(DOCUMENT SEGMENT)
Prof. Otto Martin Hess
Date : 3 September 2006

Reported by :
Hess, O.M.
Bern, Switzerland

Left-ventricular remodelling

Left-ventricular (LV) remodelling is defined as a change in LV geometry following acute myocardial infarction or chronic pressure and volume-overload (fig. 1).

The purpose of the present symposium was to discuss the different patterns of LV remodelling (Dr. G. Nicolosi, Italy), to study the effect of microvascular dysfunction and coronary flow (Dr. Colonna, Bari, Italy), and to evaluate the role of cardiac resynchronisation in LV remodelling (Dr. P. Sogard, Denmark). Last but not least the patho-mechanisms of LV remodelling were discussed in diabetic patients with acute myocardial infarction (Dr. S. Solomon, Boston, USA). One important question was addressed during the symposium, what Echo parameter should be used to assess LV-remodelling (LV dimension, LV asynchrony or global LV function). It was suggested that simple Echo parameters should be utilized such as LV ejection fraction, LV dimensions and wall thickness.

According to Dr. Colonna, microvascular dysfunction and coronary flow play a crucial role in the development of LV remodelling. Microvascular dysfunction with low or no coronary flow (no reflow phenomenon) are important determinants for the infarct size and the severity of LV remodelling. Contrast echocardiography was considered by the panel to be best non-invasive technique to assess microvascular dysfunction. The optimal time-point for determination of microvascular dysfunction was, however, unclear but one proposal was to do this when the patient is leaving the hospital.

Asynergy plays an important role in the development of cardiac failure. The occurrence of left bundle branch block is usually associated with a drop in ejection fraction and an increase in LV volume. Resynchronisation with biventricular pacing leads to a reduction in LV volume, an increase in ejection fraction and a decrease in BNP (= brain-natriuretic peptide). Attention should be payed to the exact location and timing of the electrodes (sequential stimulation of the RV and LV electrode) as well as to the AV-delay. The optimal AV-delay can be determined by Doppler-echocardiography. A future approach of biventricular pacing may be the use of multiple endocardial electrodes for optimal re-synchronisation of the left ventricle.

(TASK ITEM A) Return the passage of the left-ventricular remodelling report starting with "The purpose of" and going on through "and wall thickness.".
(TASK ITEM B) In the left-ventricular remodelling report, list the effects that resynchronisation with biventricular pacing is said to produce.
(TASK ITEM C) Extend the left-ventricular remodelling report past its final sentence.
The lines after the left-ventricular remodelling report play no part in this work.

(INPUT DATA)

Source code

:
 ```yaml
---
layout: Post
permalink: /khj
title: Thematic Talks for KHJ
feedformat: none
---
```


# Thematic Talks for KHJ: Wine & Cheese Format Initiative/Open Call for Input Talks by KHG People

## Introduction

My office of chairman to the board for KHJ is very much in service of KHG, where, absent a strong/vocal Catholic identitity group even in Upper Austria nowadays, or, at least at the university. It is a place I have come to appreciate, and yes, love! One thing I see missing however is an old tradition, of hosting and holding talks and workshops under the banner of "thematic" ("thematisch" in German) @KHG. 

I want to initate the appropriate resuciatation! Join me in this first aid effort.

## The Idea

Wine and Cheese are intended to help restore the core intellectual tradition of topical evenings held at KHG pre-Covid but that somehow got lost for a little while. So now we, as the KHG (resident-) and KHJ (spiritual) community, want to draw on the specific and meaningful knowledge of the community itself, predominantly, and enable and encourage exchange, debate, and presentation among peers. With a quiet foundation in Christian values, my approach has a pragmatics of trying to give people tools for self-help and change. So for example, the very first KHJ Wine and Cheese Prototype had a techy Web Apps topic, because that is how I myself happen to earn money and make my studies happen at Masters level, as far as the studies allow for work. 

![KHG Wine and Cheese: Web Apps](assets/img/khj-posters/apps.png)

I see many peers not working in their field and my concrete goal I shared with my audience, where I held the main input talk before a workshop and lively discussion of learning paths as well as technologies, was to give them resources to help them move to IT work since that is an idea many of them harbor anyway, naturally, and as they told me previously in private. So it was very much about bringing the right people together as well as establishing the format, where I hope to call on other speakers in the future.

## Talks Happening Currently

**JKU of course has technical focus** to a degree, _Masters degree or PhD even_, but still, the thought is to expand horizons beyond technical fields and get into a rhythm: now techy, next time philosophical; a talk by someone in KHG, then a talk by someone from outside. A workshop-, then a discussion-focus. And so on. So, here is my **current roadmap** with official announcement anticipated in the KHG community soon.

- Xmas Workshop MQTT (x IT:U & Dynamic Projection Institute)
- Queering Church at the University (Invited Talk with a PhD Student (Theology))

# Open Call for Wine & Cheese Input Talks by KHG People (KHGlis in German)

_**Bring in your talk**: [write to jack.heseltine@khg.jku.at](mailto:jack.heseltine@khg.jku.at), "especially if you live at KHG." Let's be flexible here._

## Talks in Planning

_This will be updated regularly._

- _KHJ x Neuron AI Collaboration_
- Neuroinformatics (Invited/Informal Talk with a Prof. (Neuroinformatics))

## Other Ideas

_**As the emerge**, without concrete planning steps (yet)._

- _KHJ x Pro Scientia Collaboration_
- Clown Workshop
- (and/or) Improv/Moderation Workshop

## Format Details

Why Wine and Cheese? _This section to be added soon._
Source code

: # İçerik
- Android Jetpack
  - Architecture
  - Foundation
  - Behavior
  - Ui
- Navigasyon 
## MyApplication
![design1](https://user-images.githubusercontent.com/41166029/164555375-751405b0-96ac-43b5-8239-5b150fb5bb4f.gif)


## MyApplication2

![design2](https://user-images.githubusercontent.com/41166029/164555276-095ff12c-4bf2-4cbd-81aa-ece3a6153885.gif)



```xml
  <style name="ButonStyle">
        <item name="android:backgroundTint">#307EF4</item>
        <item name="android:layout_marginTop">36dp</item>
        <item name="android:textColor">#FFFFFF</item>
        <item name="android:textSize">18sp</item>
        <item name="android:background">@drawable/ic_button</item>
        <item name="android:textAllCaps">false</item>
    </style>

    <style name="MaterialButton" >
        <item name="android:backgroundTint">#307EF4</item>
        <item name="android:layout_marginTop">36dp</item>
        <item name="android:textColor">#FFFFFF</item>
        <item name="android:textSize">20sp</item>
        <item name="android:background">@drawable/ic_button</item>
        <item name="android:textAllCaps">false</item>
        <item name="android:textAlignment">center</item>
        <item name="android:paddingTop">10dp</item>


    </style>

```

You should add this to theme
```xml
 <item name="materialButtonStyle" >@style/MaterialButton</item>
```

(OUTPUT A)
The purpose of the present symposium was to discuss the different patterns of LV remodelling (Dr. G. Nicolosi, Italy), to study the effect of microvascular dysfunction and coronary flow (Dr. Colonna, Bari, Italy), and to evaluate the role of cardiac resynchronisation in LV remodelling (Dr. P. Sogard, Denmark). Last but not least the patho-mechanisms of LV remodelling were discussed in diabetic patients with acute myocardial infarction (Dr. S. Solomon, Boston, USA). One important question was addressed during the symposium, what Echo parameter should be used to assess LV-remodelling (LV dimension, LV asynchrony or global LV function). It was suggested that simple Echo parameters should be utilized such as LV ejection fraction, LV dimensions and wall thickness.

(OUTPUT B)
- Reduction in LV volume
- Increase in ejection fraction
- Decrease in BNP (brain-natriuretic peptide)

(OUTPUT C)
Diabetes plays an important role in the development of heart failure and LV remodelling. An increase in mortality has been demonstrated in diabetic patients after acute myocardial infarction, typically in those who develop congestive heart failure. An interesting observation was reported at the symposium that diabetic patients show less remodelling after myocardial infarction than non-diabetic patients. The exact mechanism of this observation is not clear but may be due to structural changes of the myocardium with an elevation of diastolic filling pressures.

Conclusion

The different patterns of LV remodelling after acute myocardial infarction have been discussed during the symposium and the role of microvascular dysfunction and conorary flow has been addressed. An intriguing observation was made that diabetic patients show less LV remodelling after myocardial infarction than non-diabetics. The nature of this finding is not clear but may be to structural changes associated with diabetes mellitus.

Furthermore, the beneficial effect of cardiac resynchronisation was discussed during the meeting and the role of sequential stimulation of the RV and LV electrode was addressed. The best approach to resynchronize the left ventricle is the use of multiple endocardial electrodes.